■ Requirement: Only the lines from the opening of the material through the one containing "shows no protein" should be reproduced, each exactly as it stands.

■ Exercise inputs:
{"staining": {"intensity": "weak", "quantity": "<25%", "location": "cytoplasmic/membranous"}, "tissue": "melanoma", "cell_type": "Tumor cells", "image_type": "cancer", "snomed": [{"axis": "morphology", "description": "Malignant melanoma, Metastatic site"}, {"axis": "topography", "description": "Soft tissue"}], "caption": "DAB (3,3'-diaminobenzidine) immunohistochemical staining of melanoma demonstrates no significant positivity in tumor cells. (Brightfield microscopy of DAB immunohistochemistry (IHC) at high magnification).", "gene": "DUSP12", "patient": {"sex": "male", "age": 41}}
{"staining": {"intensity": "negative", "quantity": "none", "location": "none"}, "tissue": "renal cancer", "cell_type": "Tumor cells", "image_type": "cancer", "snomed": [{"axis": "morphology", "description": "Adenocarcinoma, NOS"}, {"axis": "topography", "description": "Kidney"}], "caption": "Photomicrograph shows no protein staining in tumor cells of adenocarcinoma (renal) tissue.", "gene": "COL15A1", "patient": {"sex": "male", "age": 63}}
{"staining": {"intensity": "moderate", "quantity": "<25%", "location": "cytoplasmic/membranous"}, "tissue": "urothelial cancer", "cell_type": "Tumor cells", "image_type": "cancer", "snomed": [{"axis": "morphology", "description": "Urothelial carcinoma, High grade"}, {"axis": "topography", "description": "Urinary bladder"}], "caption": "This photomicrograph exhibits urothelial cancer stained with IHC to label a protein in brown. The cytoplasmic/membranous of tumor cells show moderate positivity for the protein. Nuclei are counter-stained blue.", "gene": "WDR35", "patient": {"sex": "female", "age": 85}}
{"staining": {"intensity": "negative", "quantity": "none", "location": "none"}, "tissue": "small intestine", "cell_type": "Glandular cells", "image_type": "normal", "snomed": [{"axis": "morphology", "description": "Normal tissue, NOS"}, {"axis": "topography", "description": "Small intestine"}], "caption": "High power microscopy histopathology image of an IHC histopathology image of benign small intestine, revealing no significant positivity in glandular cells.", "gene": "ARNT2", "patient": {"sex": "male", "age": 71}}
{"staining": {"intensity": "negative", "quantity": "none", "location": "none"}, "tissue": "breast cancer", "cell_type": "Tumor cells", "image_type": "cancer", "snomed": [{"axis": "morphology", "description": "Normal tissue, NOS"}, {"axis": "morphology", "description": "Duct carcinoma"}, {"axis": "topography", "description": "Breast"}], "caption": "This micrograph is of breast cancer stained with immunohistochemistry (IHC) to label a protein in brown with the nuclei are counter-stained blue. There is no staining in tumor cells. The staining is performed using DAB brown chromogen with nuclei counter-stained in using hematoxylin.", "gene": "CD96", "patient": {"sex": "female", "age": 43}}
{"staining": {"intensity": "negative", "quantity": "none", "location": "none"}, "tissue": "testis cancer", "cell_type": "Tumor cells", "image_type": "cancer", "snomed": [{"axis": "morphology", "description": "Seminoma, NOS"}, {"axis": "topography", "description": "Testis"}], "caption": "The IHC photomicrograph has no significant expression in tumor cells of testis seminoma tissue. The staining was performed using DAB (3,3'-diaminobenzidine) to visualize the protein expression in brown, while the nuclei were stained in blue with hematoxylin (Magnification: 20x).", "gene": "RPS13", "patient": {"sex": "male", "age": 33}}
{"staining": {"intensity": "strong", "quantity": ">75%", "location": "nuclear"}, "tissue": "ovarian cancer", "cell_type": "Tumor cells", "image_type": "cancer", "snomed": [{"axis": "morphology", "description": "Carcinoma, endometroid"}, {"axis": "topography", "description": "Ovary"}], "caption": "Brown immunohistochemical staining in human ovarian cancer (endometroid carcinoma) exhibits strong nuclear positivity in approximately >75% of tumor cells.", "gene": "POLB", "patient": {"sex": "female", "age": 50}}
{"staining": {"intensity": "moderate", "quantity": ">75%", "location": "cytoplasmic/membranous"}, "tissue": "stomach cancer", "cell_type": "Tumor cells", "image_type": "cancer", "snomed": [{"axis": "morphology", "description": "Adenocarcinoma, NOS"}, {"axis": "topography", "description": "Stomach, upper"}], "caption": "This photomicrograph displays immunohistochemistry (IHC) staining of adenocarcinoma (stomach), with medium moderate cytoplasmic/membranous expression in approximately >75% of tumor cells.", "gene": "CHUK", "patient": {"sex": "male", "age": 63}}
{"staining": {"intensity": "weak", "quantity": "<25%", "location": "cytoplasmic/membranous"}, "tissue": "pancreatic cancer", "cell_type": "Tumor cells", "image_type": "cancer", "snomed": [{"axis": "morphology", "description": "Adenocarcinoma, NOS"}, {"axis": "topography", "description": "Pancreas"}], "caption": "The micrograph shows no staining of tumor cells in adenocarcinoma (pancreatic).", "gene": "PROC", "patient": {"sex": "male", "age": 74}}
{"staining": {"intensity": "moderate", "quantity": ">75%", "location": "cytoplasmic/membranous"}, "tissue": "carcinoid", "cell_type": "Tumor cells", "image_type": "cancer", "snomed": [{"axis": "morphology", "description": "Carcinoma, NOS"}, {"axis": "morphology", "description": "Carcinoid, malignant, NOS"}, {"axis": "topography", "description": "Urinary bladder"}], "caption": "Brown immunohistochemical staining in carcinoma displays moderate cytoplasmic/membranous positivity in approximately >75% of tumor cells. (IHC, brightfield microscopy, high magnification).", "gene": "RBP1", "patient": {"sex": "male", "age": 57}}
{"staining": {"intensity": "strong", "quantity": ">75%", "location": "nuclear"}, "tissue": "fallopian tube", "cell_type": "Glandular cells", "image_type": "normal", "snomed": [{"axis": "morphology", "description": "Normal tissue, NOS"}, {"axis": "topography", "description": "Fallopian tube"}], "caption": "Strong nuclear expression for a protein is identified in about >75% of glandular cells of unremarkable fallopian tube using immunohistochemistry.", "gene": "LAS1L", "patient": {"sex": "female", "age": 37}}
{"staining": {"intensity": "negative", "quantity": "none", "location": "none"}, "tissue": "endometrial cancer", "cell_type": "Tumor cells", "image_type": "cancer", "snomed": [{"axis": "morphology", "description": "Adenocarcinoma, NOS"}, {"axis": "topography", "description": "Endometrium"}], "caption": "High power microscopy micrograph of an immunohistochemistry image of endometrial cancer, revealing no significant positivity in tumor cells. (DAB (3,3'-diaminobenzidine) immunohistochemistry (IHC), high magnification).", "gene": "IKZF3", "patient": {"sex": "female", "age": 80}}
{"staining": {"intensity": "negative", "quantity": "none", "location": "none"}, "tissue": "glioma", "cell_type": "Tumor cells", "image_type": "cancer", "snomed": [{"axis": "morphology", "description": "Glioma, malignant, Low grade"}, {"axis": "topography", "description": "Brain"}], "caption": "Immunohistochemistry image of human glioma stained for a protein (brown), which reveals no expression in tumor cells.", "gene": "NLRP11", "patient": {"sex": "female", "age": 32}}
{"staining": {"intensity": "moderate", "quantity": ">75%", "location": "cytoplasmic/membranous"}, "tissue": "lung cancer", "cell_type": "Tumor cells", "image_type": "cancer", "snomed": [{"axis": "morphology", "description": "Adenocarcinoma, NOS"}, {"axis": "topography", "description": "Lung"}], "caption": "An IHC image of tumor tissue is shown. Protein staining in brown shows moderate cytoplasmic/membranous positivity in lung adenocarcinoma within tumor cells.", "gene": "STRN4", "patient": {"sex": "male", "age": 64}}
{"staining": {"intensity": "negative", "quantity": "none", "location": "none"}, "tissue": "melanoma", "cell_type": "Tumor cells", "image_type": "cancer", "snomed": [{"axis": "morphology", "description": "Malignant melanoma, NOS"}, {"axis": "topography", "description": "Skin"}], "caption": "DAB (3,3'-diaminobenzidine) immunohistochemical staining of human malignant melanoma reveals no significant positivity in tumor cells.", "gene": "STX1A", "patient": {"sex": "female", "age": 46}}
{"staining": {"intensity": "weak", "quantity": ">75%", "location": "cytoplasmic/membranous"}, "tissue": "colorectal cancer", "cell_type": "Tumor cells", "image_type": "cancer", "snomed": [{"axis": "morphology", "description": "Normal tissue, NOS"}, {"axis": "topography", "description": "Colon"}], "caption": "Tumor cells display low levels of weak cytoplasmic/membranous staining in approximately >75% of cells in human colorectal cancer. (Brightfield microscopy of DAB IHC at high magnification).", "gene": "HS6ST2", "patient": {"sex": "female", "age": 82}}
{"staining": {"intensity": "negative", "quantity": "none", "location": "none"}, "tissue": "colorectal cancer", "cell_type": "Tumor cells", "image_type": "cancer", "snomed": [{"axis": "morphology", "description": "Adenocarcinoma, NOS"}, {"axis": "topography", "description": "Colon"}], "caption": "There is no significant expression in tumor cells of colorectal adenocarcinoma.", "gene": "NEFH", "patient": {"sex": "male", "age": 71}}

■ Exercise solution:
{"staining": {"intensity": "weak", "quantity": "<25%", "location": "cytoplasmic/membranous"}, "tissue": "melanoma", "cell_type": "Tumor cells", "image_type": "cancer", "snomed": [{"axis": "morphology", "description": "Malignant melanoma, Metastatic site"}, {"axis": "topography", "description": "Soft tissue"}], "caption": "DAB (3,3'-diaminobenzidine) immunohistochemical staining of melanoma demonstrates no significant positivity in tumor cells. (Brightfield microscopy of DAB immunohistochemistry (IHC) at high magnification).", "gene": "DUSP12", "patient": {"sex": "male", "age": 41}}
{"staining": {"intensity": "negative", "quantity": "none", "location": "none"}, "tissue": "renal cancer", "cell_type": "Tumor cells", "image_type": "cancer", "snomed": [{"axis": "morphology", "description": "Adenocarcinoma, NOS"}, {"axis": "topography", "description": "Kidney"}], "caption": "Photomicrograph shows no protein staining in tumor cells of adenocarcinoma (renal) tissue.", "gene": "COL15A1", "patient": {"sex": "male", "age": 63}}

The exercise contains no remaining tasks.